Source extract:
Arts & Culture > The Man Behind the Art
 

The Man Behind the Art

WHEN ANGRY, SERVE BACON
By BARBARA HOFFMAN
HAD Prozac been around 50 years ago, Francis Bacon's work might not have sizzled.
He
was an atheist and an existen tialist, a gay man in an England that
imprisoned homosexuals. Angry and driven, he unleashed his paintings of
frenzied dogs, howling mouths and monstrous popes on an often appalled
public.

It was Prime Minister Maggie Thatcher who called him "the artist who paints those horrible pictures."
Now,
100 years after his birth -- and 17 years since his death -- the Met is
bringing home the Bacon with an impressive retrospective: more than 60
paintings, some never displayed before, alongside archival bits from
his London studio.

It's a breathtaking if flinch-inducing look at the self-taught painter who's one of the biggest influences on artists today.
That
he's no longer with us, says Met curator Gary Tinterow, frees us to see
his work "unencumbered by his personality" -- which was bigger (and
bleaker) than life. It's also freed up his archive and lets us visit --
via a life-size photo mural -- his London studio, with its hodgepodge
of bristling brushes and crumpled black-and-white photos.

Like
Greta Garbo, Bacon wanted to be alone, preferring to paint from photos
instead of the real thing. For a time, he also caged his subjects --
popes and apes, particularly -- behind shutter-like lines that masked
any faults in his technique. He also put his paintings behind glass --
the better to let viewers see their own reflections and be drawn into
the darkness within.

Stored data entries

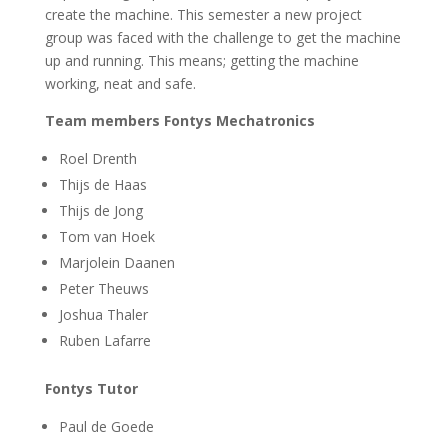
create the machine. This semester a new project
group was faced with the challenge to get the machine
up and running. This means; getting the machine
working, neat and safe.
Team members Fontys Mechatronics
Roel Drenth
Thijs de Haas
Thijs de Jong
Tom van Hoek
Marjolein Daanen
Peter Theuws
Joshua Thaler
Ruben Lafarre
Fontys Tutor
Paul de Goede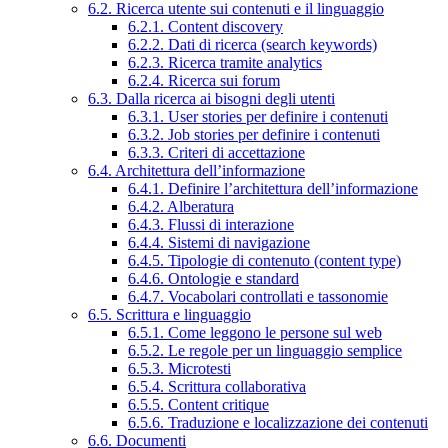
6.2. Ricerca utente sui contenuti e il linguaggio
6.2.1. Content discovery
6.2.2. Dati di ricerca (search keywords)
6.2.3. Ricerca tramite analytics
6.2.4. Ricerca sui forum
6.3. Dalla ricerca ai bisogni degli utenti
6.3.1. User stories per definire i contenuti
6.3.2. Job stories per definire i contenuti
6.3.3. Criteri di accettazione
6.4. Architettura dell’informazione
6.4.1. Definire l’architettura dell’informazione
6.4.2. Alberatura
6.4.3. Flussi di interazione
6.4.4. Sistemi di navigazione
6.4.5. Tipologie di contenuto (content type)
6.4.6. Ontologie e standard
6.4.7. Vocabolari controllati e tassonomie
6.5. Scrittura e linguaggio
6.5.1. Come leggono le persone sul web
6.5.2. Le regole per un linguaggio semplice
6.5.3. Microtesti
6.5.4. Scrittura collaborativa
6.5.5. Content critique
6.5.6. Traduzione e localizzazione dei contenuti
6.6. Documenti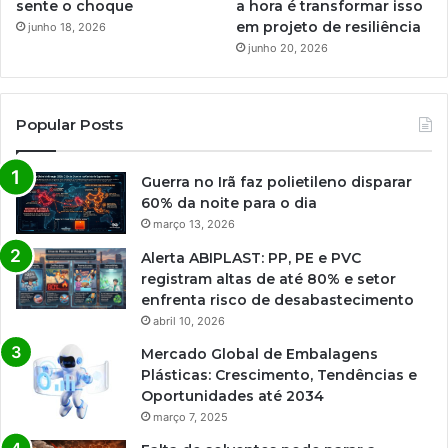
sente o choque
a hora é transformar isso
em projeto de resiliência
junho 18, 2026
junho 20, 2026
Popular Posts
Guerra no Irã faz polietileno disparar
60% da noite para o dia
março 13, 2026
Alerta ABIPLAST: PP, PE e PVC
registram altas de até 80% e setor
enfrenta risco de desabastecimento
abril 10, 2026
Mercado Global de Embalagens
Plásticas: Crescimento, Tendências e
Oportunidades até 2034
março 7, 2025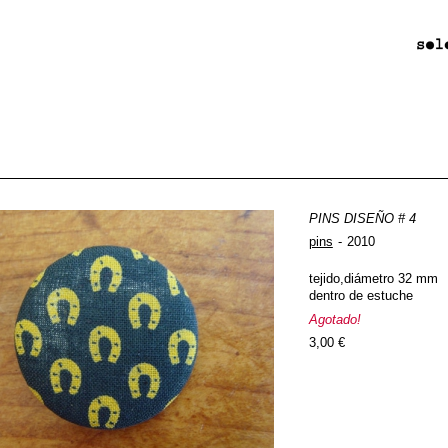
PINS DISEÑO # 4
pins
2010
tejido,diámetro 32 mm
dentro de estuche
Agotado!
3,00 €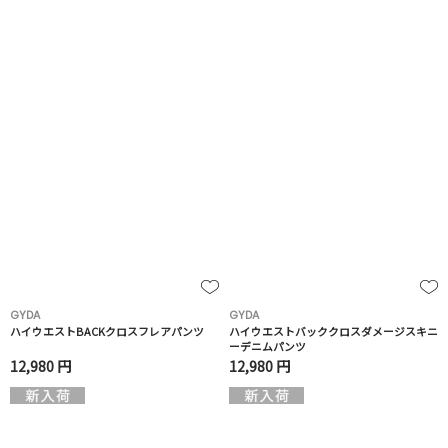
GYDA
GYDA
ハイウエストBACKクロスフレアパンツ
ハイウエストバッククロスダメージスキニ
ーデニムパンツ
12,980 円
12,980 円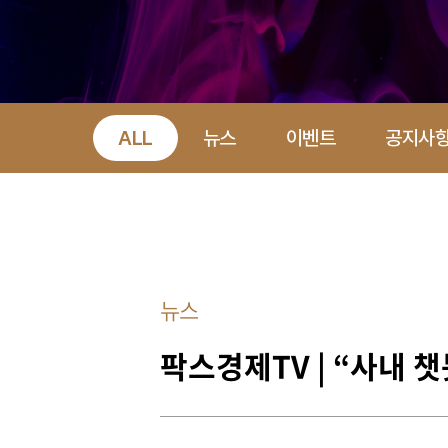
ALL
뉴스
이벤트
공지사
뉴스
팍스경제TV | “사내 챗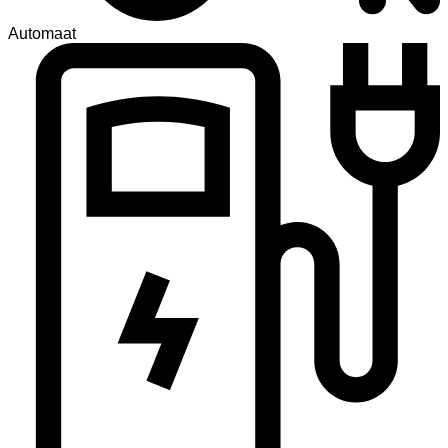
Automaat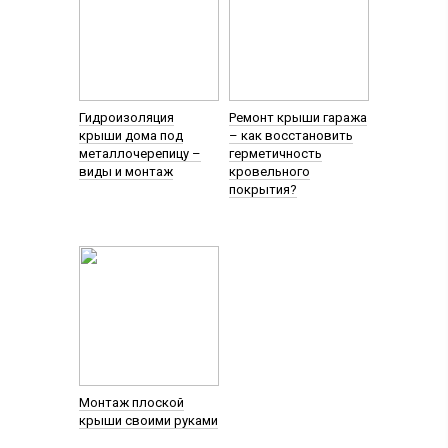
Гидроизоляция
Ремонт крыши гаража
крыши дома под
– как восстановить
металлочерепицу –
герметичность
виды и монтаж
кровельного
покрытия?
Монтаж плоской
крыши своими руками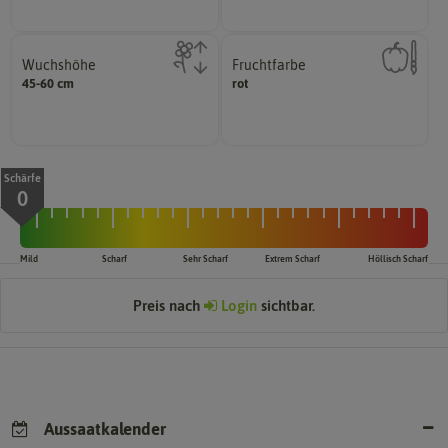
Wuchshöhe
Fruchtfarbe
diese Größe erreichen.
hat.
45-60 cm
rot
kann unter Idealumständen
sie nach dem Reifungsprozess
Die ausgewachsene Pflanze
Die Farbe der reifen Frucht, die
Schärfe
0
Mild
Scharf
Sehr Scharf
Extrem Scharf
Höllisch Scharf
Preis nach
Login
sichtbar.
Aussaatkalender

Work required: Translate this sentence from the article on Francis Bacon into Spanish: "Like Greta Garbo, Bacon wanted to be alone, preferring to paint from photos instead of the real thing." The items were taken from a different source than the article.

Your response: Como Greta Garbo, Bacon quería estar solo y prefería pintar a partir de fotos en vez de a partir de la realidad.